For students starting their first year of medical school, gross anatomy lab can be a rite of passage that lives up to its name. Often, it’s the first time students do the dirty work of taking a human body apart in order to learn how it works. It can be a harrowing experience, and many times students react to their discomfort by emotionally disengaging from the body beneath their scalpels.
But while joking about a corpse can help calm the nerves, it might be doing more harm than good. If one of the earliest lessons a future doctor learns is to keep a body at arm’s length, they might do their living patients a disservice by avoiding engaging with them, John Tyler Allen writes for The Atlantic.
“To walk into a room and start cutting up a human being’s body, it’s not normal,” Jerry Vannatta, the former executive dean of OU College of Medicine, tells Allen.
Vannatta got the idea for what he calls the “Donor Luncheon” in 2000 while teaching a workshop in Taiwan. When one of the attendees told him about his experience meeting with the family of the cadaver he dissected during gross anatomy lab, Vannatta was amazed — and eager to give his own students the same experience. Ever since, he has arranged for his students to meet with the families of donor cadavers in hopes of humanizing the bodies they will spend the semester taking apart.
It’s common for medical students to adopt all kinds of gallows humor in order to make themselves more comfortable with the weirdness of the situation. But according to a recent study published in the journal Anatomical Sciences Education, coping mechanisms like giving cadavers funny nicknames might set a precedent that influences future doctors to distance themselves from their living patients down the road.

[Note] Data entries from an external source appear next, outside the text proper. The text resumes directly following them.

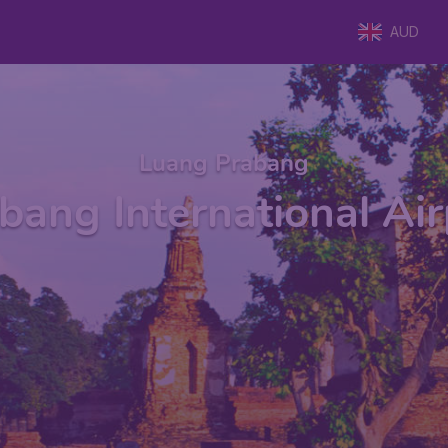
AUD
Luang Prabang
bang International Air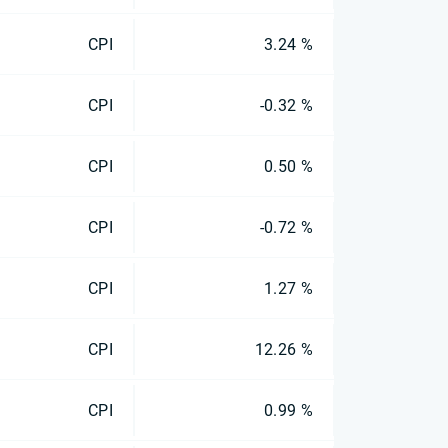
CPI
3.24 %
CPI
-0.32 %
CPI
0.50 %
CPI
-0.72 %
CPI
1.27 %
CPI
12.26 %
CPI
0.99 %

Teaching doctors and officials at medical schools have been concerned with this element of the course since the 1950s, when a sociologist named Robert Merton found that hospitals were training doctors in a sterile and un-empathetic environment, Allen writes. Even as medicine becomes more personalized through digital technology, doctors still struggle to connect with their patients as more than just a set of numbers, statistics and diagnoses.
“The close doctor-patient relationship, necessary for proper diagnosis and treatment, has become a distant doctor-computer-patient relationship,” psychiatrist Carole Leiberman tells Judy Mandell for The Observer. “If a patient doesn’t feel a connection to his doctor that encourages him to confide, and the doctor doesn’t have time to ask enough questions about the patient’s lifestyle, symptoms, and so on, then the proper diagnosis can’t be made, and the proper treatment can’t be prescribed.”
However, recent studies of students who did engage with the families of donor cadavers found that many students actually want to know more about the people from whose bodies they learn the basics of human anatomy. It turns out that when it comes to the bodies doctors treat, a little empathy can go a long way for bodies treated by doctors — and doctors themselves.